Letztendlich liegt die Entscheidung jedoch bei den Eltern. Brixius appelliert hier an die eigene Intuition: „Die Eltern kennen ihre Kinder am besten und wissen eigentlich, ob es ihnen wirklich ganz schlecht geht oder ob sie einfach krank sind.“ Oft ist der Gang zum eigenen Kinderarzt am nächsten Tag oder nach dem Wochenende auch für die Kinder besser. Dort fühlen sie sich wohler und kennen ihren Arzt. Auch andersherum kennt der Arzt Grunderkrankungen oder familiäre Veranlagungen und kann manches besser einschätzen.
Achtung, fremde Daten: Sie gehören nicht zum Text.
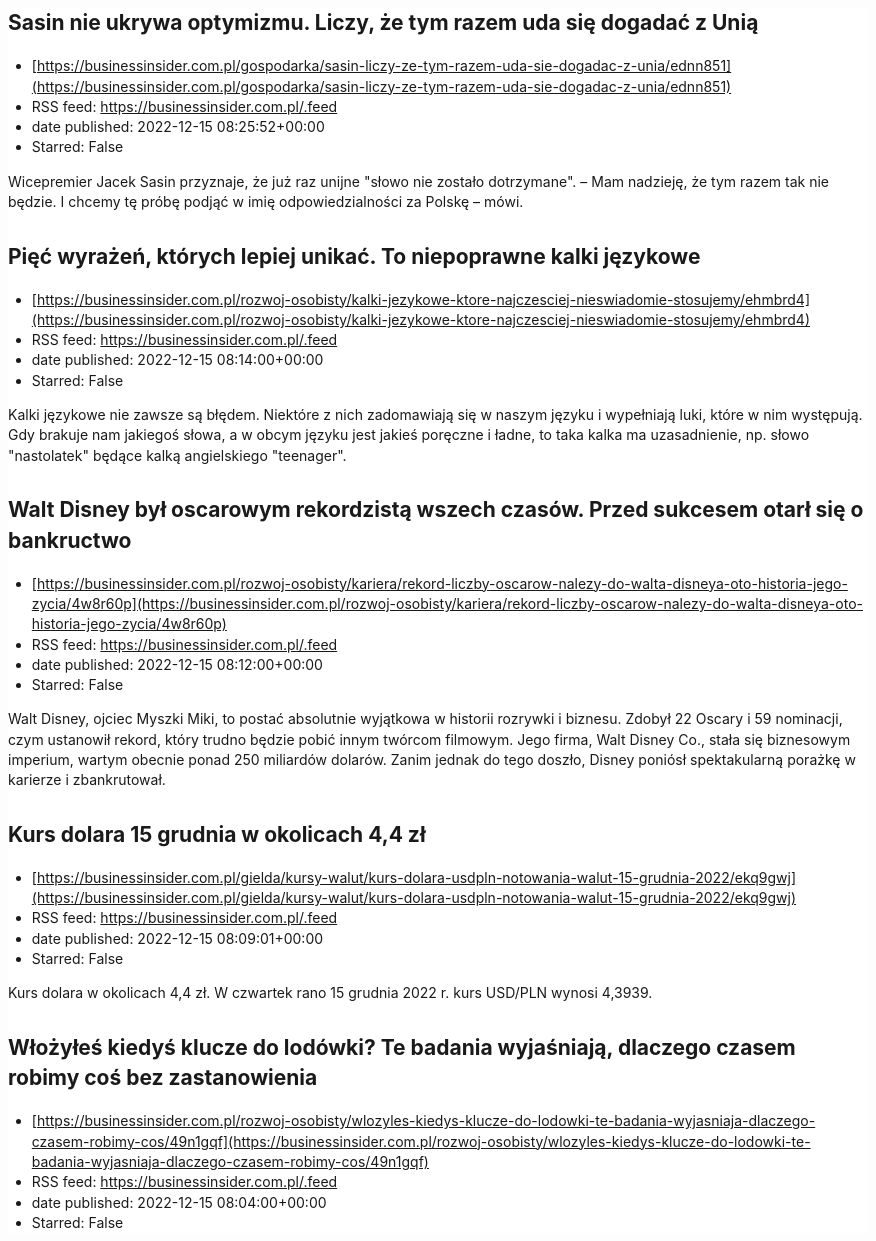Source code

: ## Sasin nie ukrywa optymizmu. Liczy, że tym razem uda się dogadać z Unią
 - [https://businessinsider.com.pl/gospodarka/sasin-liczy-ze-tym-razem-uda-sie-dogadac-z-unia/ednn851](https://businessinsider.com.pl/gospodarka/sasin-liczy-ze-tym-razem-uda-sie-dogadac-z-unia/ednn851)
 - RSS feed: https://businessinsider.com.pl/.feed
 - date published: 2022-12-15 08:25:52+00:00
 - Starred: False

Wicepremier Jacek Sasin przyznaje, że już raz unijne "słowo nie zostało dotrzymane". –  Mam nadzieję, że tym razem tak nie będzie. I chcemy tę próbę podjąć w imię odpowiedzialności za Polskę – mówi.

## Pięć wyrażeń, których lepiej unikać. To niepoprawne kalki językowe
 - [https://businessinsider.com.pl/rozwoj-osobisty/kalki-jezykowe-ktore-najczesciej-nieswiadomie-stosujemy/ehmbrd4](https://businessinsider.com.pl/rozwoj-osobisty/kalki-jezykowe-ktore-najczesciej-nieswiadomie-stosujemy/ehmbrd4)
 - RSS feed: https://businessinsider.com.pl/.feed
 - date published: 2022-12-15 08:14:00+00:00
 - Starred: False

Kalki językowe nie zawsze są błędem. Niektóre z nich zadomawiają się w naszym języku i wypełniają luki, które w nim występują. Gdy brakuje nam jakiegoś słowa, a w obcym języku jest jakieś poręczne i ładne, to taka kalka ma uzasadnienie, np. słowo "nastolatek" będące kalką angielskiego "teenager".

## Walt Disney był oscarowym rekordzistą wszech czasów. Przed sukcesem otarł się o bankructwo
 - [https://businessinsider.com.pl/rozwoj-osobisty/kariera/rekord-liczby-oscarow-nalezy-do-walta-disneya-oto-historia-jego-zycia/4w8r60p](https://businessinsider.com.pl/rozwoj-osobisty/kariera/rekord-liczby-oscarow-nalezy-do-walta-disneya-oto-historia-jego-zycia/4w8r60p)
 - RSS feed: https://businessinsider.com.pl/.feed
 - date published: 2022-12-15 08:12:00+00:00
 - Starred: False

Walt Disney, ojciec Myszki Miki, to postać absolutnie wyjątkowa w historii rozrywki i biznesu. Zdobył 22 Oscary i 59 nominacji, czym ustanowił rekord, który trudno będzie pobić innym twórcom filmowym. Jego firma, Walt Disney Co., stała się biznesowym imperium, wartym obecnie ponad 250 miliardów dolarów. Zanim jednak do tego doszło, Disney poniósł spektakularną porażkę w karierze i zbankrutował.

## Kurs dolara 15 grudnia w okolicach 4,4 zł
 - [https://businessinsider.com.pl/gielda/kursy-walut/kurs-dolara-usdpln-notowania-walut-15-grudnia-2022/ekq9gwj](https://businessinsider.com.pl/gielda/kursy-walut/kurs-dolara-usdpln-notowania-walut-15-grudnia-2022/ekq9gwj)
 - RSS feed: https://businessinsider.com.pl/.feed
 - date published: 2022-12-15 08:09:01+00:00
 - Starred: False

Kurs dolara w okolicach 4,4 zł. W czwartek rano 15 grudnia 2022 r. kurs USD/PLN wynosi 4,3939.

## Włożyłeś kiedyś klucze do lodówki? Te badania wyjaśniają, dlaczego czasem robimy coś bez zastanowienia
 - [https://businessinsider.com.pl/rozwoj-osobisty/wlozyles-kiedys-klucze-do-lodowki-te-badania-wyjasniaja-dlaczego-czasem-robimy-cos/49n1gqf](https://businessinsider.com.pl/rozwoj-osobisty/wlozyles-kiedys-klucze-do-lodowki-te-badania-wyjasniaja-dlaczego-czasem-robimy-cos/49n1gqf)
 - RSS feed: https://businessinsider.com.pl/.feed
 - date published: 2022-12-15 08:04:00+00:00
 - Starred: False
Regierung und Kinderärzte arbeiten an Ratgeber

Die Landesregierung wird voraussichtlich noch in diesem Jahr zusammen mit den Kinder- und Jugendärzten im Saarland und dem Infektiologen Arne Simon vom Universitätsklinikum Homburg einen kostenlosen Ratgeber für Eltern herausgeben. Laut Benedikt Brixius sollen darin unter anderem Fragen wie „Wie senke ich Fieber und was mache ich bei einer Halsentzündung?“ beantwortet werden.
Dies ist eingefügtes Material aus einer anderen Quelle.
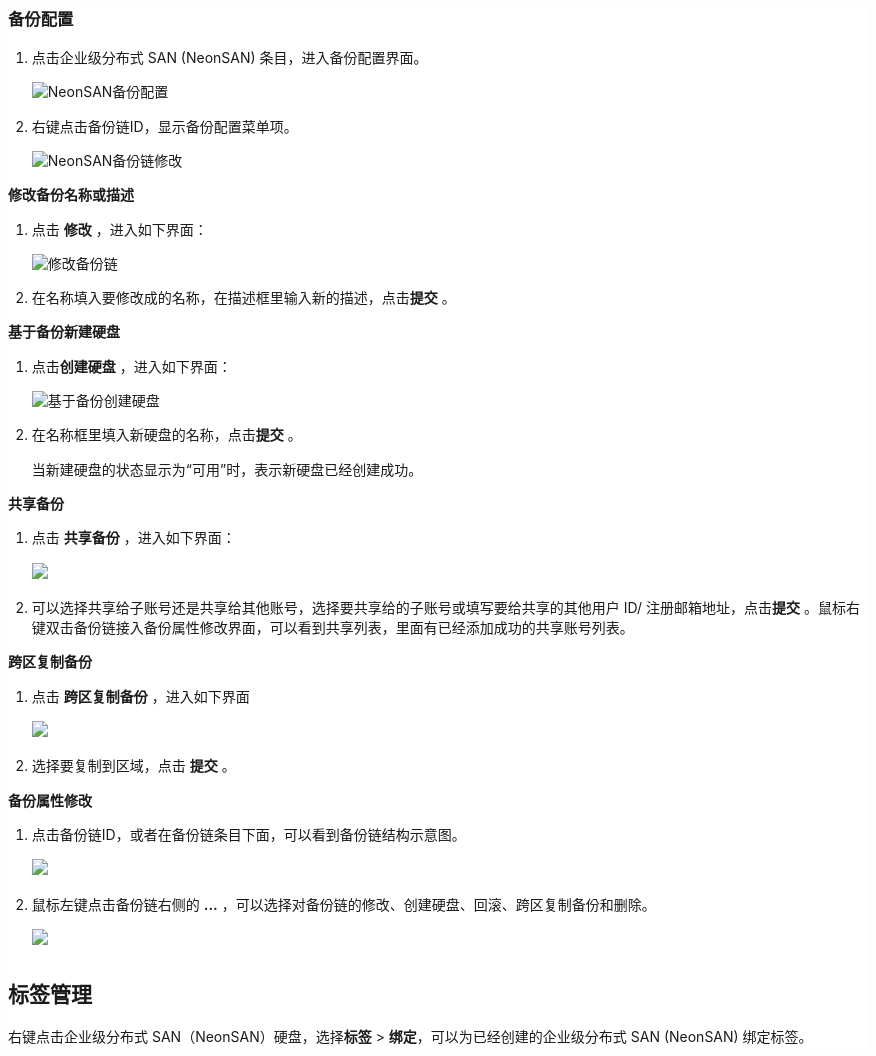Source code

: ### 备份配置

1. 点击企业级分布式 SAN (NeonSAN) 条目，进入备份配置界面。

   ![NeonSAN备份配置](/storage/share/_images/neonsan10.png)

2. 右键点击备份链ID，显示备份配置菜单项。

   ![NeonSAN备份链修改](/storage/share/_images/neonsan11.png)

**修改备份名称或描述**

1. 点击 **修改** ，进入如下界面：

   ![修改备份链](/storage/share/_images/neonsan12.png)

2. 在名称填入要修改成的名称，在描述框里输入新的描述，点击**提交** 。

**基于备份新建硬盘**

1. 点击**创建硬盘** ，进入如下界面：

   ![基于备份创建硬盘](/storage/share/_images/neonsan13.png)

2. 在名称框里填入新硬盘的名称，点击**提交** 。

   当新建硬盘的状态显示为“可用”时，表示新硬盘已经创建成功。

**共享备份**

1. 点击 **共享备份** ，进入如下界面：

   ![](/storage/share/_images/neonsan14.png)

2. 可以选择共享给子账号还是共享给其他账号，选择要共享给的子账号或填写要给共享的其他用户 ID/ 注册邮箱地址，点击**提交** 。鼠标右键双击备份链接入备份属性修改界面，可以看到共享列表，里面有已经添加成功的共享账号列表。

**跨区复制备份**

1. 点击 **跨区复制备份** ，进入如下界面

   ![](/storage/share/_images/neonsan15.png)
2. 选择要复制到区域，点击 **提交** 。

**备份属性修改**

1. 点击备份链ID，或者在备份链条目下面，可以看到备份链结构示意图。

   ![](/storage/share/_images/neonsan16.png)

2. 鼠标左键点击备份链右侧的 **...** ，可以选择对备份链的修改、创建硬盘、回滚、跨区复制备份和删除。

   ![](/storage/share/_images/neonsan17.png)

## 标签管理

右键点击企业级分布式 SAN（NeonSAN）硬盘，选择**标签** > **绑定**，可以为已经创建的企业级分布式 SAN (NeonSAN) 绑定标签。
Brixius und die KV empfehlen außerdem die „FeverApp“, ein Projekt, das vom Berufsverband der Kinder- und Jugendärzte mitentwickelt wurde. In der App gibt es für Eltern Tipps und Hinweise rund um das Thema „Fieber“. Einen Zugangscode bekommt man zum Beispiel über den eigenen Kinderarzt.